Es totalmente cierto que el Estado libanés debe poner fin a ese doble poder militar del ejército libanés y la milicia de Hezbolá, pero no es bombardeando el país como se conseguirá. De hecho, antes de desencadenarse el conflicto, Nasralá y otros líderes del partido participaron en una serie de reuniones de "diálogo nacional" para establecer los términos de su desarme. La dinámica interna estaba abierta, y si no se había llegado a ninguna conclusión antes de julio fue porque Hezbolá insistía en que sus armas eran aún necesarias para defender al Líbano. Si era un pretexto, los acontecimientos actuales no lo han debilitado.
Garantizar la paz y la seguridad de libaneses e israelíes exige un estadio de intermediación de fuerzas internacionales en el sur del Líbano, bajo mandato de la ONU, pero con la ineludible retirada del Ejército israelí. El intercambio de prisioneros debe presidir también el arreglo, así como resolver las cuestiones territoriales pendientes, decidiendo definitivamente las fronteras, lo cual exige abordar los primeros parámetros de negociación con respecto a la ocupación israelí de las granjas de Chebaa y los Altos del Golán, y, lo que es fundamental, poner fin a la situación que vive Gaza y crear un Estado palestino que responda a las fronteras de 1967.
De hecho, se trata de aplicar la ley internacional y las resoluciones de Naciones Unidas, tan ignoradas en esta región del mundo cuando no es un país árabe o musulmán quien tiene que acatarlas.

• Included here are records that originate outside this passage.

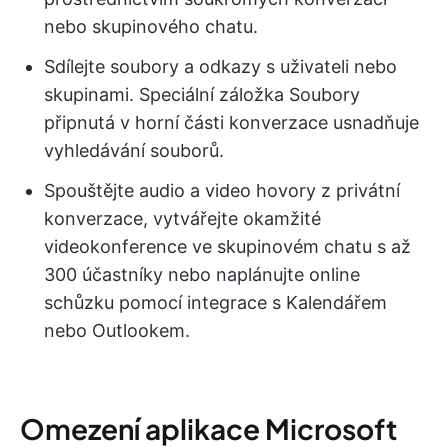
nebo skupinového chatu.
Sdílejte soubory a odkazy s uživateli nebo
skupinami. Speciální záložka Soubory
připnutá v horní části konverzace usnadňuje
vyhledávání souborů.
Spouštějte audio a video hovory z privátní
konverzace, vytvářejte okamžité
videokonference ve skupinovém chatu s až
300 účastníky nebo naplánujte online
schůzku pomocí integrace s Kalendářem
nebo Outlookem.
Omezení aplikace Microsoft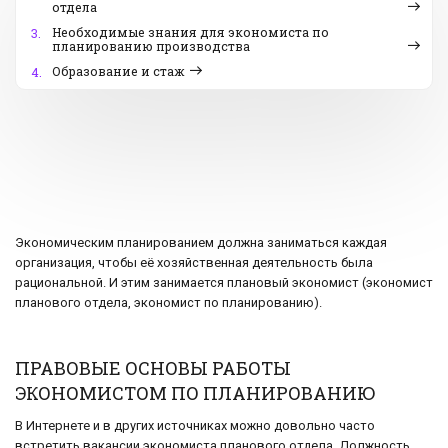
отдела
Необходимые знания для экономиста по
3.
планированию производства
Образование и стаж
4.
Экономическим планированием должна заниматься каждая
организация, чтобы её хозяйственная деятельность была
рациональной. И этим занимается плановый экономист (экономист
планового отдела, экономист по планированию).
ПРАВОВЫЕ ОСНОВЫ РАБОТЫ
ЭКОНОМИСТОМ ПО ПЛАНИРОВАНИЮ
В Интернете и в других источниках можно довольно часто
встретить вакансии экономиста планового отдела. Должность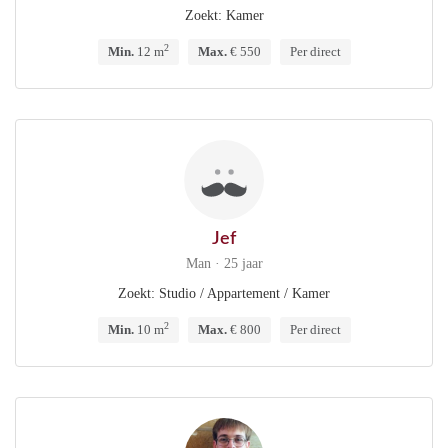
Zoekt: Kamer
2
Min.
12 m
Max.
€ 550
Per direct
Jef
Man · 25 jaar
Zoekt: Studio / Appartement / Kamer
2
Min.
10 m
Max.
€ 800
Per direct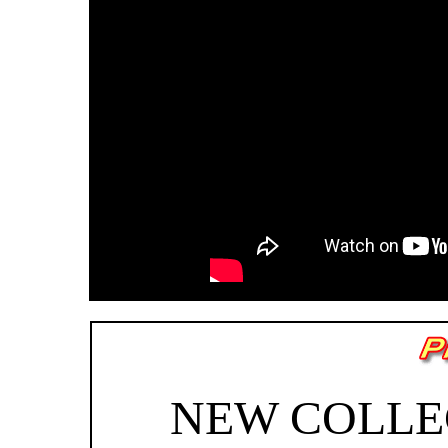
NEW COLLEC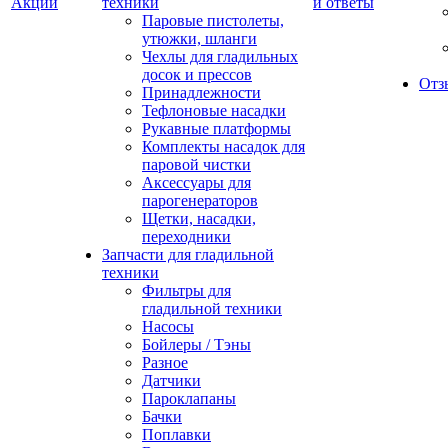
Акции
техники
и ответы
Паровые пистолеты,
утюжки, шланги
Чехлы для гладильных
досок и прессов
Отз
Принадлежности
Тефлоновые насадки
Рукавные платформы
Комплекты насадок для
паровой чистки
Аксессуары для
парогенераторов
Щетки, насадки,
переходники
Запчасти для гладильной
техники
Фильтры для
гладильной техники
Насосы
Бойлеры / Тэны
Разное
Датчики
Пароклапаны
Бачки
Поплавки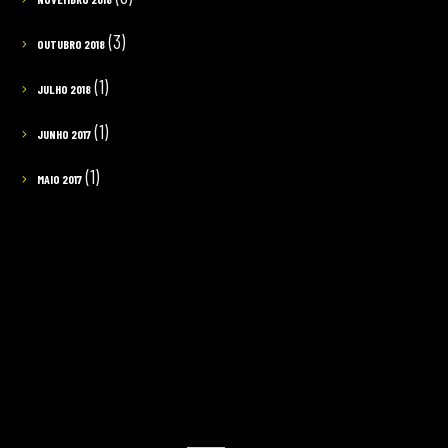
(3)
OUTUBRO 2018
(1)
JULHO 2018
(1)
JUNHO 2017
(1)
MAIO 2017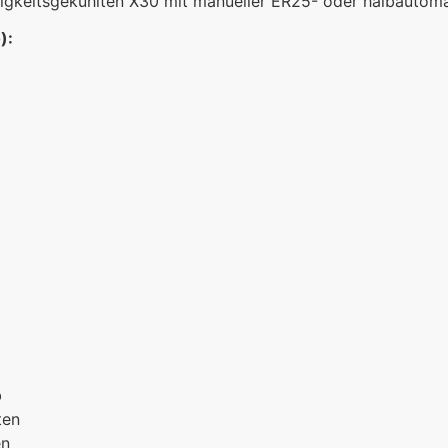
üssigkeitsgekühlten X30 mit manueller ER25- oder halbauto
):
b
ten
en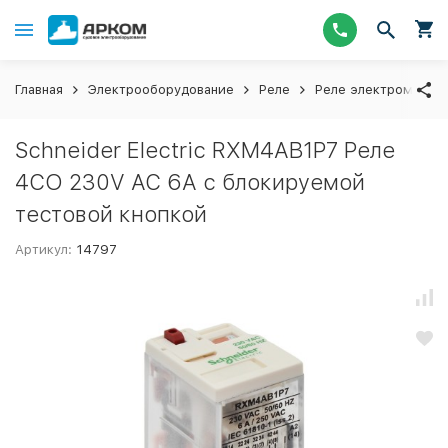
Главная
Электрооборудование
Реле
Реле электромагни
Schneider Electric RXM4AB1P7 Реле
4CO 230V AC 6A с блокируемой
тестовой кнопкой
Артикул:
14797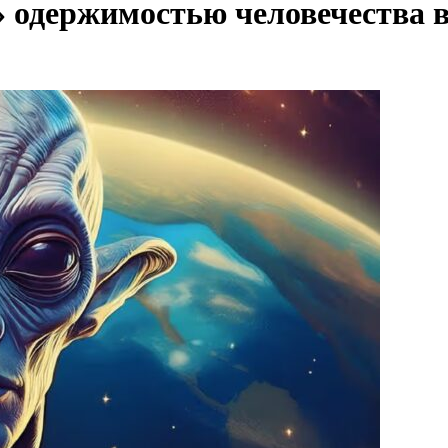
» одержимостью человечества 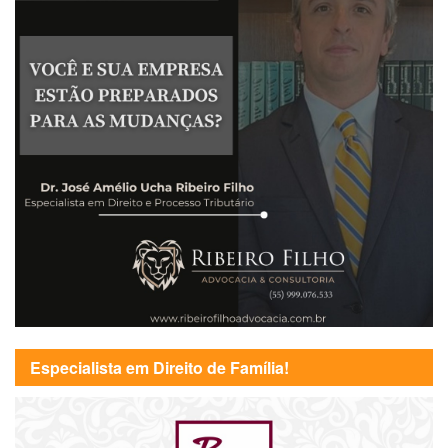
Especialista em Direito de Família!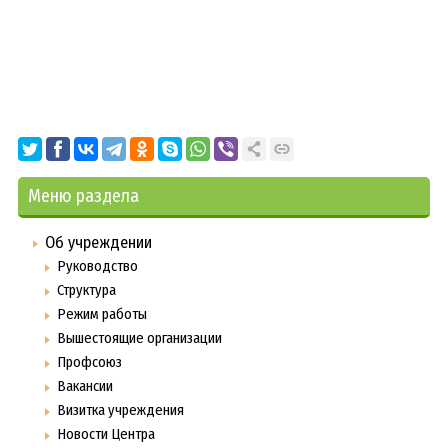
Меню раздела
Об учреждении
Руководство
Структура
Режим работы
Вышестоящие организации
Профсоюз
Вакансии
Визитка учреждения
Новости Центра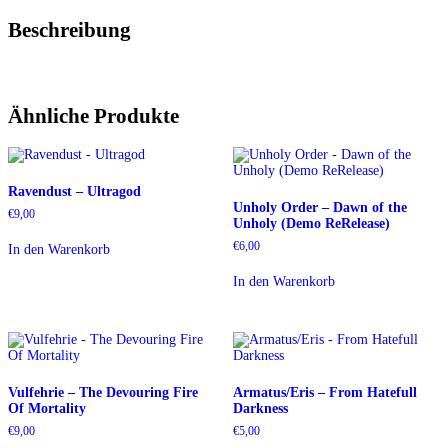
Beschreibung
Ähnliche Produkte
Ravendust – Ultragod
Unholy Order – Dawn of the
€
9,00
Unholy (Demo ReRelease)
€
6,00
In den Warenkorb
In den Warenkorb
Vulfehrie – The Devouring Fire
Armatus/Eris – From Hatefull
Of Mortality
Darkness
€
9,00
€
5,00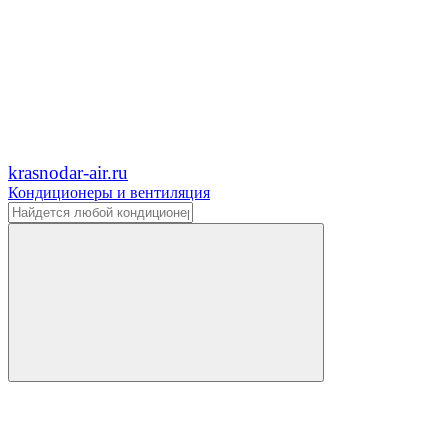
krasnodar-air.ru
Кондиционеры и вентиляция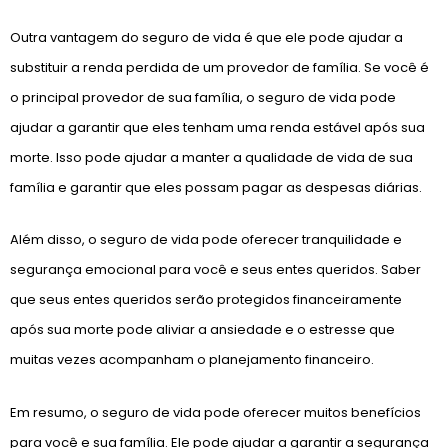
Outra vantagem do seguro de vida é que ele pode ajudar a
substituir a renda perdida de um provedor de família. Se você é
o principal provedor de sua família, o seguro de vida pode
ajudar a garantir que eles tenham uma renda estável após sua
morte. Isso pode ajudar a manter a qualidade de vida de sua
família e garantir que eles possam pagar as despesas diárias.
Além disso, o seguro de vida pode oferecer tranquilidade e
segurança emocional para você e seus entes queridos. Saber
que seus entes queridos serão protegidos financeiramente
após sua morte pode aliviar a ansiedade e o estresse que
muitas vezes acompanham o planejamento financeiro.
Em resumo, o seguro de vida pode oferecer muitos benefícios
para você e sua família. Ele pode ajudar a garantir a segurança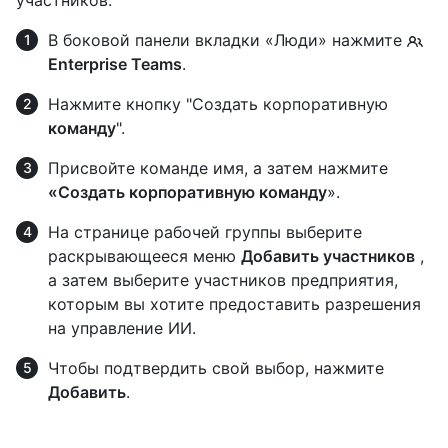
В боковой панели вкладки «Люди» нажмите
Enterprise Teams
.
Нажмите кнопку "Создать корпоративную
команду
".
Присвойте команде имя, а затем нажмите
«Создать корпоративную команду
».
На странице рабочей группы выберите
раскрывающееся меню
Добавить участников
,
а затем выберите участников предприятия,
которым вы хотите предоставить разрешения
на управление ИИ.
Чтобы подтвердить свой выбор, нажмите
Добавить
.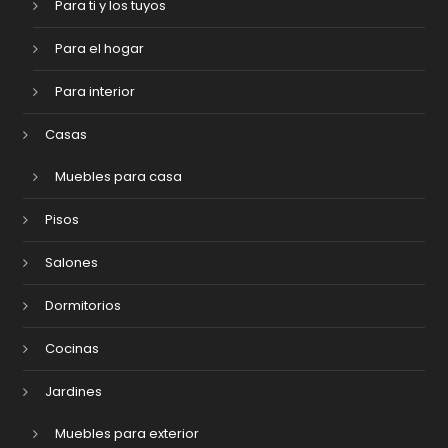
Para ti y los tuyos
Para el hogar
Para interior
Casas
Muebles para casa
Pisos
Salones
Dormitorios
Cocinas
Jardines
Muebles para exterior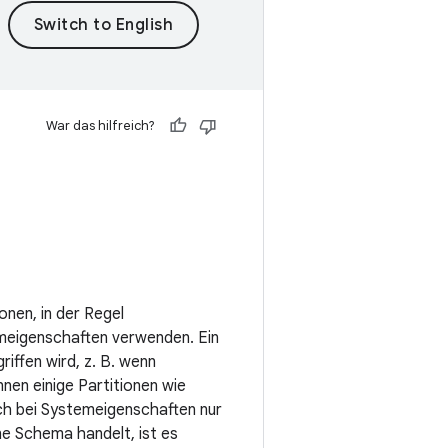
War das hilfreich?
nen, in der Regel
temeigenschaften verwenden. Ein
iffen wird, z. B. wenn
nnen einige Partitionen wie
ich bei Systemeigenschaften nur
ne Schema handelt, ist es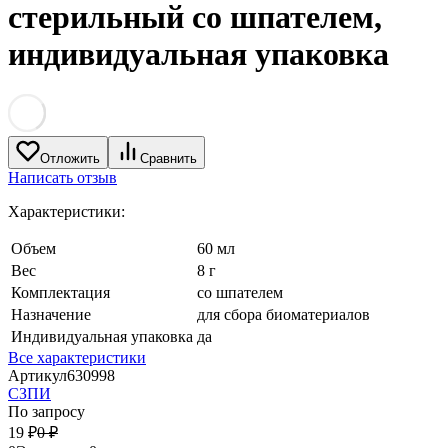
стерильный со шпателем,
индивидуальная упаковка
Отложить
Сравнить
Написать отзыв
Характеристики:
Объем
60 мл
Вес
8 г
Комплектация
со шпателем
Назначение
для сбора биоматериалов
Индивидуальная упаковка
да
Все характеристики
Артикул
630998
СЗПИ
По запросу
19
₽
0
₽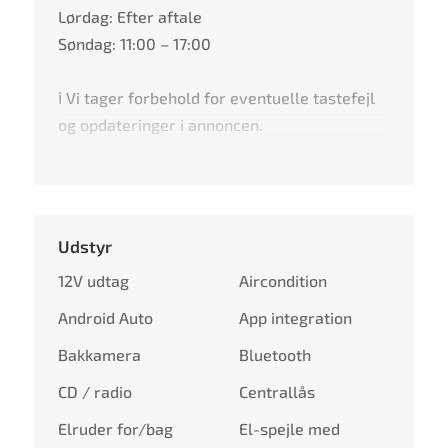
Lørdag: Efter aftale
Søndag: 11:00 – 17:00
ℹ️ Vi tager forbehold for eventuelle tastefejl
og opdateringer i annoncen.
Udstyr
12V udtag
Aircondition
Android Auto
App integration
Bakkamera
Bluetooth
CD / radio
Centrallås
Elruder for/bag
El-spejle med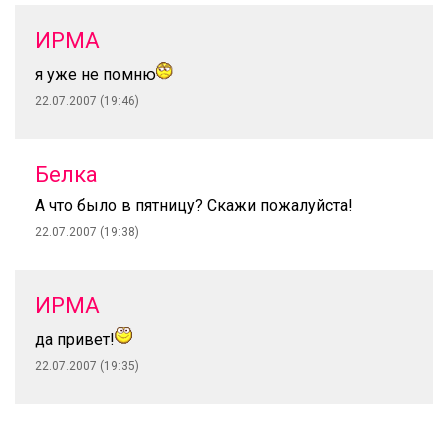
ИРМА
я уже не помню
22.07.2007 (19:46)
Белка
А что было в пятницу? Скажи пожалуйста!
22.07.2007 (19:38)
ИРМА
да привет!
22.07.2007 (19:35)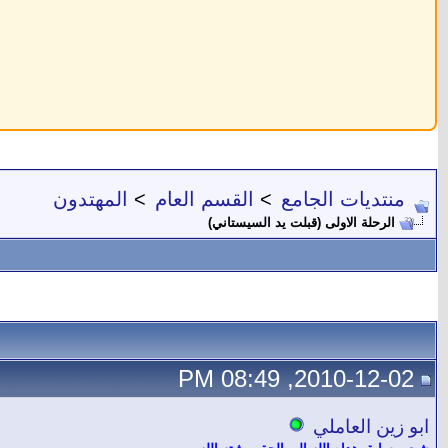
منتديات الجامع
>
القسم العام
>
المهتدون
الرحلة الاولى (قبلت يد السيستاني)
2010-12-02, 08:49 PM
ابو زين العاملي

La reciente resolución del Consejo de Seguridad no aborda de modo determinante estas cuestiones, pero sin esos ingredientes no se podrá cocinar ninguna paz duradera en Oriente Próximo, sino más bien se recalentarán la radicalización y el extremismo.
*Gema Martín Muñoz es directora de Casa Árabe y del Instituto Internacional de Estudios Árabes y del Mundo Musulmán.